**READING PASSAGE**
━━━━━━━━━━

Two-Lane Blacktop

WV bridge

Yesterday was errand day. Up at dawn, I ran through my list of very important things that needed to be done for the camping trip I’m leaving on today. And, not surprisingly, there were a couple of things I forgot. Mr. FixIt to the rescue! Yet another of the many wonderful advantages of dating this good man! He stopped on his way to my place and picked my items up at the market.

Driving back home on the two-lane blacktop, I always let my mind run through the points of note along the route. There’s the State Police barracks where I took (and failed) my first driving exam. (Not my fault, mind you…there was a hole in the muffler.) There’s the county line where I got carsick when I was seven. (I have no idea why that sticks with me, but it does.) There’s the last bridge of its kind between town and the farm. (It’s a lot like the old bridge that used to be where you turn onto the country lane to drive the last few miles to the house.) There’s the old country store where we stopped for ice cream on Sunday afternoons on our way back to town. There’s the turn where I had my wreck in February. My mind takes me through every turn and hill, reliving days long gone.

━━━━━━━━━━

**EXERCISE 1**
In the blog post, where did the writer take and fail a first driving exam?
**EXERCISE 2**
Quote the blog post word for word, starting at "Yesterday was errand" and ending at "at the market.".

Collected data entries
━━━━━━━━━━

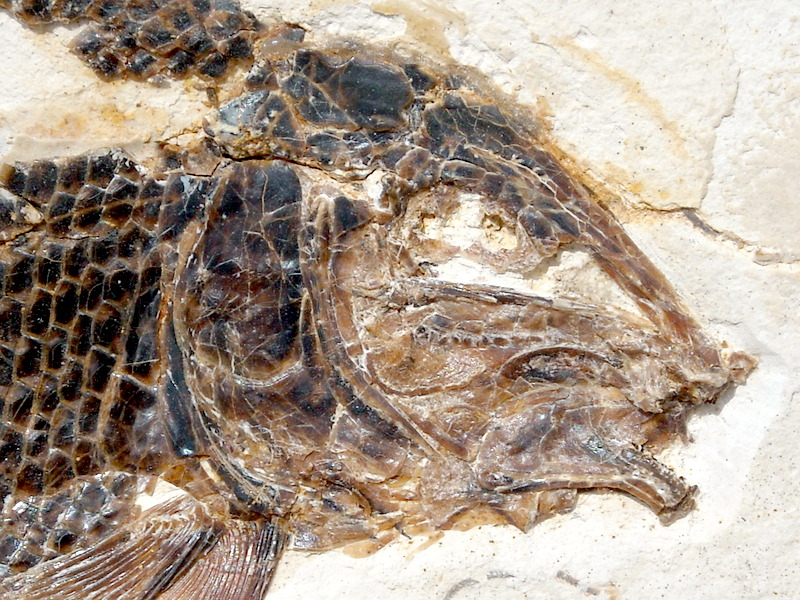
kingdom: Animalia
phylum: Chordata
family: Callipurbeckiidae
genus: Macrosemimimus
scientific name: Macrosemimimus fegerti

━━━━━━━━━━

**TASK RESPONSE 1**
At the State Police barracks.

**TASK RESPONSE 2**
Yesterday was errand day. Up at dawn, I ran through my list of very important things that needed to be done for the camping trip I’m leaving on today. And, not surprisingly, there were a couple of things I forgot. Mr. FixIt to the rescue! Yet another of the many wonderful advantages of dating this good man! He stopped on his way to my place and picked my items up at the market.